WORK REQUEST:
Nothing is needed except the lines below that run from the one with "Günün Manşetleri" through the one with "Bartın içinde keşfet", repeated exactly.

#### THE DATA ####

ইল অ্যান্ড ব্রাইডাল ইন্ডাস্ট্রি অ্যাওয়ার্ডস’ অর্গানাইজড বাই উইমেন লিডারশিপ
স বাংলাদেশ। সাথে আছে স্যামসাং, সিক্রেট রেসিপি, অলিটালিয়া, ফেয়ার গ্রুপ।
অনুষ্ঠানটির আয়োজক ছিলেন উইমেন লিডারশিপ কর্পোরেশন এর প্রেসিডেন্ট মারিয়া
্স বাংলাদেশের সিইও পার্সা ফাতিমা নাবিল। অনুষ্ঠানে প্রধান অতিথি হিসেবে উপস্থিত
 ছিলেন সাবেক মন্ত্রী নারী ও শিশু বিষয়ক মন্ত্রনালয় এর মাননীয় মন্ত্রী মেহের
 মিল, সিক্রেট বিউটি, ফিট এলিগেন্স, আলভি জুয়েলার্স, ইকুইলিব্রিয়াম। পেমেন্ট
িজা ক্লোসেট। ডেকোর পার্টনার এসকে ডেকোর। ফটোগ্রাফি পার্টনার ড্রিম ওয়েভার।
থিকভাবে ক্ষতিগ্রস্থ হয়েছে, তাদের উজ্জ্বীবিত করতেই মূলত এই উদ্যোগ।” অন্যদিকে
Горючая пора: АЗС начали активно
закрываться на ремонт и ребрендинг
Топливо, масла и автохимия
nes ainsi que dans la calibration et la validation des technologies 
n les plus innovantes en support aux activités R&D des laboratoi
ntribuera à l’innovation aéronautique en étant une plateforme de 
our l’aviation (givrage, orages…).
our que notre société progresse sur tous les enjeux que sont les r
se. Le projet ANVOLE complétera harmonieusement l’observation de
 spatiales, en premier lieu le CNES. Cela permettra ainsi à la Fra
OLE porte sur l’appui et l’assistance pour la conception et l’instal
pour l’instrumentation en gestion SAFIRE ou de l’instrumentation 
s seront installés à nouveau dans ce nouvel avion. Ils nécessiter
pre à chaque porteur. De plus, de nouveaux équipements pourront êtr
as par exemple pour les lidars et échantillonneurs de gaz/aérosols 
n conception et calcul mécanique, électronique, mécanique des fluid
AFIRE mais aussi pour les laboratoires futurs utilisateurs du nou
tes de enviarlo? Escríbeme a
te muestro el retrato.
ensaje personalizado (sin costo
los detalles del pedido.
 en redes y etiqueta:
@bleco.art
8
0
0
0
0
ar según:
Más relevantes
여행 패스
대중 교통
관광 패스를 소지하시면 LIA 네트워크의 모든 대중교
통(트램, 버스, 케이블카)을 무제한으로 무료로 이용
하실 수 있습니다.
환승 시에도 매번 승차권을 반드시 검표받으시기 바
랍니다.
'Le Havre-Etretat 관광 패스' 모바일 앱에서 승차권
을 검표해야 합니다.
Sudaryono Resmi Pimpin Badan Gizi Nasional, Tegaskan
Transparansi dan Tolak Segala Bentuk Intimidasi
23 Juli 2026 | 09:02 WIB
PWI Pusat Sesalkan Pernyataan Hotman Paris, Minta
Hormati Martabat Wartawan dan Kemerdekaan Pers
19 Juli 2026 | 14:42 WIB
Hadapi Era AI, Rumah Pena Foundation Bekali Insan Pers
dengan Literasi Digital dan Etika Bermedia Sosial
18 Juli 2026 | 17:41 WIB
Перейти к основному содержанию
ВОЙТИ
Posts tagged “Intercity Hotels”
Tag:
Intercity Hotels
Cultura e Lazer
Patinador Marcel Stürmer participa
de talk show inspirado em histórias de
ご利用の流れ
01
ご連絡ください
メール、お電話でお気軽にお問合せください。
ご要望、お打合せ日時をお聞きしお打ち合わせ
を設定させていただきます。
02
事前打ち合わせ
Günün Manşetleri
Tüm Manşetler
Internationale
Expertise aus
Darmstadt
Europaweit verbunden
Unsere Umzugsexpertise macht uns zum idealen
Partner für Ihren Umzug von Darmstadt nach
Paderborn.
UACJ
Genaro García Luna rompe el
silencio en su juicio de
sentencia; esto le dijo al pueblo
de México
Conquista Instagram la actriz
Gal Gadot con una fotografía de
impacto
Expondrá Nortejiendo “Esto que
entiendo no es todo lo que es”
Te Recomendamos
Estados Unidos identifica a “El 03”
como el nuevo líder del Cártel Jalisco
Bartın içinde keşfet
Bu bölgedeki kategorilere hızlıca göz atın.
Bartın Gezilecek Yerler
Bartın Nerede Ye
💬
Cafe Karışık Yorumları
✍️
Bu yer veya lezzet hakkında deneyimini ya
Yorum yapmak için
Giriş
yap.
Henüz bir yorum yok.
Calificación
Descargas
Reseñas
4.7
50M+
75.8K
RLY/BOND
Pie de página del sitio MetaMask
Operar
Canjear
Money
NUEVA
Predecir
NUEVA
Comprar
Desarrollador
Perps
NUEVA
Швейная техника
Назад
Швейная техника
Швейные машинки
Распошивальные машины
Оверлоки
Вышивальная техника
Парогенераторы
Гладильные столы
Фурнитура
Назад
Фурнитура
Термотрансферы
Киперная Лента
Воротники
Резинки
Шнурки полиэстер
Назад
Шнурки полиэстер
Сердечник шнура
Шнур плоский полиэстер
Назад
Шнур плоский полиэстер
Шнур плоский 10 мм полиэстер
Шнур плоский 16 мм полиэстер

####

REPLY:
Günün Manşetleri
Tüm Manşetler
Internationale
Expertise aus
Darmstadt
Europaweit verbunden
Unsere Umzugsexpertise macht uns zum idealen
Partner für Ihren Umzug von Darmstadt nach
Paderborn.
UACJ
Genaro García Luna rompe el
silencio en su juicio de
sentencia; esto le dijo al pueblo
de México
Conquista Instagram la actriz
Gal Gadot con una fotografía de
impacto
Expondrá Nortejiendo “Esto que
entiendo no es todo lo que es”
Te Recomendamos
Estados Unidos identifica a “El 03”
como el nuevo líder del Cártel Jalisco
Bartın içinde keşfet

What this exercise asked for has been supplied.